Chris,

You're 100% right. That's what we've conversed with Hadley as well. For this 
data, we decided to stick to this, as we weren't lagging behind "dplyr".
This is also why I made the point that "However, when benchmarking one should 
be benchmarking the equivalent of an operation in each tool, not how one thinks 
the design should be."
This is so that the next time we benchmark, we can do it the data.table way and 
dplyr way and not dplyr's data.table way.


Arun
From: Chris Neff Chris Neff
Reply: Chris Neff [email protected]
Date: January 22, 2014 at 9:17:49 PM
To: Arunkumar Srinivasan [email protected]
Subject:  Re: [datatable-help] Response to dplyr baseball vignette benchmarks  
When you do use larger data sets where it will matter, I think more strongly 
highlighting the in-place vs. copying differences will be key. There is also 
the notion that yes, you should compare things as closely as possible when just 
doing standard benchmarking, but I think this is selling data.table a bit short 
by mimicking dplyr with copying.  You show this a bit in the mutate example, 
but even in the arrange example the copy is slowing things down.  It is so 
small that it wouldn't really make a ton of difference in this case, but with 
10m rows the copying gets to be a large noticeable difference between 
data.table and standard data.frame methods like setnames vs names<-




On Wed, Jan 22, 2014 at 3:09 PM, Arunkumar Srinivasan <[email protected]> 
wrote:
Chris,

Thanks.
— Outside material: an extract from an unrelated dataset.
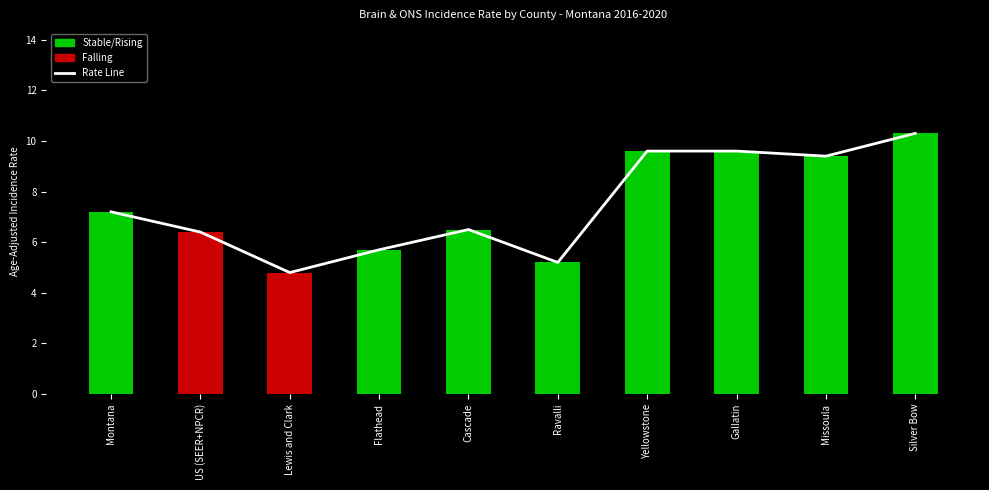

Which series has the largest total across all categories?

Incidence Rate Trend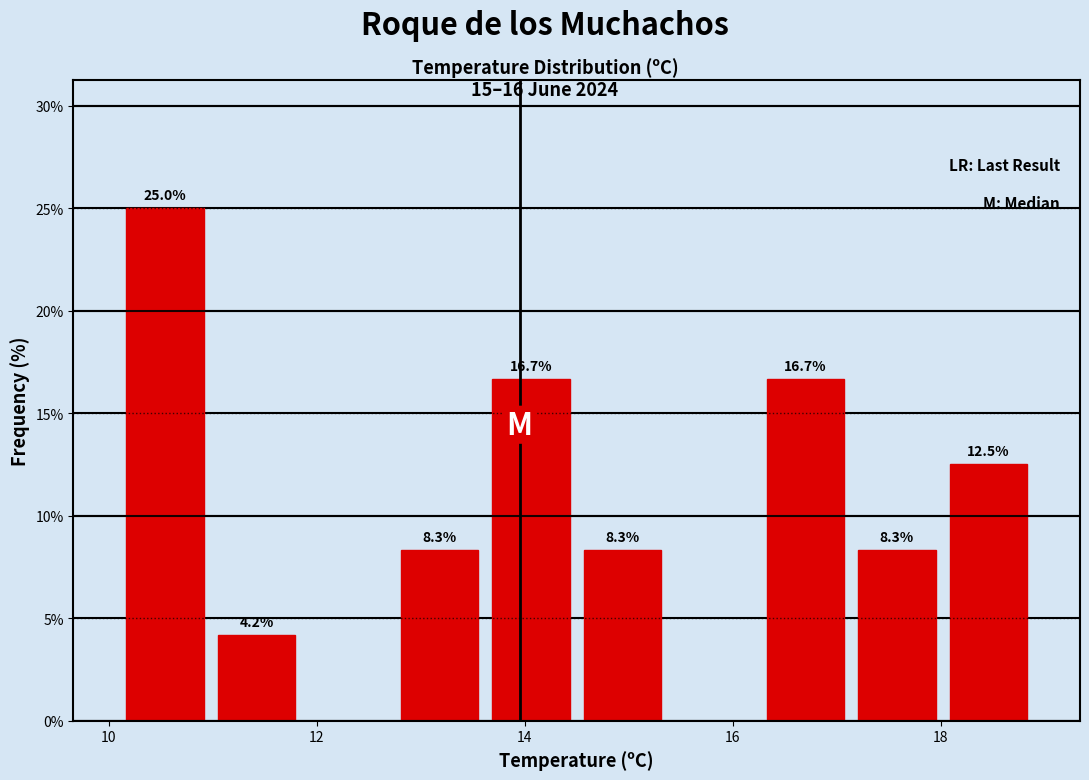

Over which range of the x-axis is the bar tallest?

10.10 to 10.98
Yes that's the plan (the last line in the link). Once the next version 
of data.table is out on CRAN, the benchmarks should come out.

Arun
From: Chris Neff Chris Neff
Reply: Chris Neff [email protected]
Date: January 22, 2014 at 9:07:34 PM
To: Arunkumar Srinivasan [email protected]
Subject:  Re: [datatable-help] Response to dplyr baseball vignette benchmarks
Thank you for responding to this so fast to get out ahead of the misleading 
aspects.

As another comparison, it would definitely be constructive to also use a data 
set that is larger than 10 MB.  Something in the 1m+ row range perhaps.


On Wed, Jan 22, 2014 at 2:54 PM, Arunkumar Srinivasan <[email protected]> 
wrote:
Hello,

Matthew and I have redone the benchmarks and posted a response to the dplyr's 
baseball vignette benchmark here: 
http://arunsrinivasan.github.io/dplyr_benchmark/

Have a look and let us know what you think!